Section de texte
Et si nous nous attaquions au grand arbre totémique « Démocratie » qui plonge ses racines dans notre inconscient collectif et dont les branches semblent de plus en plus dénudées. Ne serait-il pas temps de tomber en hérésie et de s'échapper des dogmes orthodoxes de la religion démocratique ? D'en faire tomber les tabous pour les questionner, les remettre en cause, nous en délivrer ?

 

Ainsi donc, je livre au lecteur mon analyse et mon constat sur la situation actuelle et sur la manière dont nous pourrions penser l'avenir de notre démocratie et de notre société. Une analyse personnelle dont le seul but est le débat citoyen sur ce site de journalisme citoyen.        

1)      DEMOCRATIE : à jeter ou à repenser ?

Lignes affichées

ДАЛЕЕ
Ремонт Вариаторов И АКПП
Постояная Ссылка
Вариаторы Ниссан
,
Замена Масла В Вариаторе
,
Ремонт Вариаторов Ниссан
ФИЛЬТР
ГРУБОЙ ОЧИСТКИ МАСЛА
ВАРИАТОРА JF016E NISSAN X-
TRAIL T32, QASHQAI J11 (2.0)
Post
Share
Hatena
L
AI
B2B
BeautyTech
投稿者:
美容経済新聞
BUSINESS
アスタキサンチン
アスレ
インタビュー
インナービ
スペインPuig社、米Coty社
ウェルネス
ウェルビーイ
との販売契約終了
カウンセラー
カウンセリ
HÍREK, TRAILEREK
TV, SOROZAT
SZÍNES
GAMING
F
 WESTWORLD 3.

* * *

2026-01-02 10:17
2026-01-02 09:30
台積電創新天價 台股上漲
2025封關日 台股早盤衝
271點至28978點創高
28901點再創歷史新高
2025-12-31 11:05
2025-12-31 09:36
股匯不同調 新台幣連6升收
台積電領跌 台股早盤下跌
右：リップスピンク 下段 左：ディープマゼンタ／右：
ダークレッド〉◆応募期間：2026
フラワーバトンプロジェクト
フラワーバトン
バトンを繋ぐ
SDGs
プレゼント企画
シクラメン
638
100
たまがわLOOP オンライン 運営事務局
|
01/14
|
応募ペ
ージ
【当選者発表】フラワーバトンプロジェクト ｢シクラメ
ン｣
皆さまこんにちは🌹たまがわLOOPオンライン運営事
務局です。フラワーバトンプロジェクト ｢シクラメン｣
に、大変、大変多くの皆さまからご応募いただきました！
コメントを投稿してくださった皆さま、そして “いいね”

Tâche A
Dans le texte sur la démocratie, quel est le seul but que l'auteur donne à son analyse personnelle ?
Tâche B
Rédigez la suite du texte sur la démocratie, en commençant juste après le titre « DEMOCRATIE : à jeter ou à repenser ? ».

Réponse A
Le débat citoyen sur ce site de journalisme citoyen.

Réponse B
Existe-t-il un tabou sur la Démocratie ? On peut se le demander à l'heure où celle-ci se voit réduite à accepter le diktat du Dieu-Marché, où les citoyens s'interrogent sur leur place sur l'échiquier politique, lorsque leurs droits d'expression, d'opinion, d'action se retrouvent face à une porte fermée, estampillée « Economie » ou « Loi du Marché ». Pourtant tabou: rien ne se dit sur la Démocratie du et au XXI ème siècle, comme si elle était éternelle; atemporelle, non soumise à l'évolution des sociétés et des individus. Pourquoi donc ce silence? 

 

N'y a-t-il rien à dire? Ne devrait-on pas repenser la Démocratie ou changer de modèle en tenant compte des nouvelles réalités sociales, économiques ou culturelles?Avec la mort des idéologies et des utopies, la Démocratie se retrouve-t-elle en situation précaire, incapable de changer ou d'évoluer? Ou n'est-ce là qu'une volonté politique de maintenir le statu quo actuel.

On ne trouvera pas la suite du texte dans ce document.